DATA PROVIDED:
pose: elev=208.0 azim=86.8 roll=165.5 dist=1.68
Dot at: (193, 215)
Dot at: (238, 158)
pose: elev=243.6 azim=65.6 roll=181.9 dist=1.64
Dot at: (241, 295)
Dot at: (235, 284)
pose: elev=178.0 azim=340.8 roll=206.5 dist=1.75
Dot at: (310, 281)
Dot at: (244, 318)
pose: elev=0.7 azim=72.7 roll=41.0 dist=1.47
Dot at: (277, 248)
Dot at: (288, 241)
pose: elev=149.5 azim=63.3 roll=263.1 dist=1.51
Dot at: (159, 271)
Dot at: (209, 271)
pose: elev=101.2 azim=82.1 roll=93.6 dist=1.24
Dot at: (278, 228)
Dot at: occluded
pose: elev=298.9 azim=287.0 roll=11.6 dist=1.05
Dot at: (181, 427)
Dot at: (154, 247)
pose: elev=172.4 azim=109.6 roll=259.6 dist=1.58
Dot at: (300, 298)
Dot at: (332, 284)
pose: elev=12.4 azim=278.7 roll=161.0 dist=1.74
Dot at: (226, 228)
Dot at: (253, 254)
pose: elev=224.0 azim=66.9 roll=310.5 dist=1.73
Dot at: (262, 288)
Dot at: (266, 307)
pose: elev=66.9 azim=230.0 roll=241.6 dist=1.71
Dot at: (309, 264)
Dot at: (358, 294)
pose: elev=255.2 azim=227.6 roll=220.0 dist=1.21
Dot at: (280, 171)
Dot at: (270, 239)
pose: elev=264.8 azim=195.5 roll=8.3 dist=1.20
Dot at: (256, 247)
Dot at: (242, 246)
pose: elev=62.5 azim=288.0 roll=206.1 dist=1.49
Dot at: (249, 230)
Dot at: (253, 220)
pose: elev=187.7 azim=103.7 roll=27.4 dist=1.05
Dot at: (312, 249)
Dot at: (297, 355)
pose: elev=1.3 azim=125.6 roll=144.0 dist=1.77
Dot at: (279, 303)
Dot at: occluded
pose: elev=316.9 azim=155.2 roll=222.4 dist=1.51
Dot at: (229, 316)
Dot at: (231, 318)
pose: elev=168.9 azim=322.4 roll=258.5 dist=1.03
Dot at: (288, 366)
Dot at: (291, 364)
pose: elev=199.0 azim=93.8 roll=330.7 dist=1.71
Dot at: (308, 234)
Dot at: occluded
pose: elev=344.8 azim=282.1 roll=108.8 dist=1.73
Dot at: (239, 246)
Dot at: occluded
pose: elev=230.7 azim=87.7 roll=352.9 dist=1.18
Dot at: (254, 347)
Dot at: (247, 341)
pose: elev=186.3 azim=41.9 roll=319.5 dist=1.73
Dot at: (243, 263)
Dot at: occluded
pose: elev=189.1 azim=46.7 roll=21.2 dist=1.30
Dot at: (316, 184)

WHAT THE TASK ASKS: Recast every line of the data above as a numbered list, leaving out any blank lines.

OUTPUT BELOW:
1. pose: elev=208.0 azim=86.8 roll=165.5 dist=1.68
2. Dot at: (193, 215)
3. Dot at: (238, 158)
4. pose: elev=243.6 azim=65.6 roll=181.9 dist=1.64
5. Dot at: (241, 295)
6. Dot at: (235, 284)
7. pose: elev=178.0 azim=340.8 roll=206.5 dist=1.75
8. Dot at: (310, 281)
9. Dot at: (244, 318)
10. pose: elev=0.7 azim=72.7 roll=41.0 dist=1.47
11. Dot at: (277, 248)
12. Dot at: (288, 241)
13. pose: elev=149.5 azim=63.3 roll=263.1 dist=1.51
14. Dot at: (159, 271)
15. Dot at: (209, 271)
16. pose: elev=101.2 azim=82.1 roll=93.6 dist=1.24
17. Dot at: (278, 228)
18. Dot at: occluded
19. pose: elev=298.9 azim=287.0 roll=11.6 dist=1.05
20. Dot at: (181, 427)
21. Dot at: (154, 247)
22. pose: elev=172.4 azim=109.6 roll=259.6 dist=1.58
23. Dot at: (300, 298)
24. Dot at: (332, 284)
25. pose: elev=12.4 azim=278.7 roll=161.0 dist=1.74
26. Dot at: (226, 228)
27. Dot at: (253, 254)
28. pose: elev=224.0 azim=66.9 roll=310.5 dist=1.73
29. Dot at: (262, 288)
30. Dot at: (266, 307)
31. pose: elev=66.9 azim=230.0 roll=241.6 dist=1.71
32. Dot at: (309, 264)
33. Dot at: (358, 294)
34. pose: elev=255.2 azim=227.6 roll=220.0 dist=1.21
35. Dot at: (280, 171)
36. Dot at: (270, 239)
37. pose: elev=264.8 azim=195.5 roll=8.3 dist=1.20
38. Dot at: (256, 247)
39. Dot at: (242, 246)
40. pose: elev=62.5 azim=288.0 roll=206.1 dist=1.49
41. Dot at: (249, 230)
42. Dot at: (253, 220)
43. pose: elev=187.7 azim=103.7 roll=27.4 dist=1.05
44. Dot at: (312, 249)
45. Dot at: (297, 355)
46. pose: elev=1.3 azim=125.6 roll=144.0 dist=1.77
47. Dot at: (279, 303)
48. Dot at: occluded
49. pose: elev=316.9 azim=155.2 roll=222.4 dist=1.51
50. Dot at: (229, 316)
51. Dot at: (231, 318)
52. pose: elev=168.9 azim=322.4 roll=258.5 dist=1.03
53. Dot at: (288, 366)
54. Dot at: (291, 364)
55. pose: elev=199.0 azim=93.8 roll=330.7 dist=1.71
56. Dot at: (308, 234)
57. Dot at: occluded
58. pose: elev=344.8 azim=282.1 roll=108.8 dist=1.73
59. Dot at: (239, 246)
60. Dot at: occluded
61. pose: elev=230.7 azim=87.7 roll=352.9 dist=1.18
62. Dot at: (254, 347)
63. Dot at: (247, 341)
64. pose: elev=186.3 azim=41.9 roll=319.5 dist=1.73
65. Dot at: (243, 263)
66. Dot at: occluded
67. pose: elev=189.1 azim=46.7 roll=21.2 dist=1.30
68. Dot at: (316, 184)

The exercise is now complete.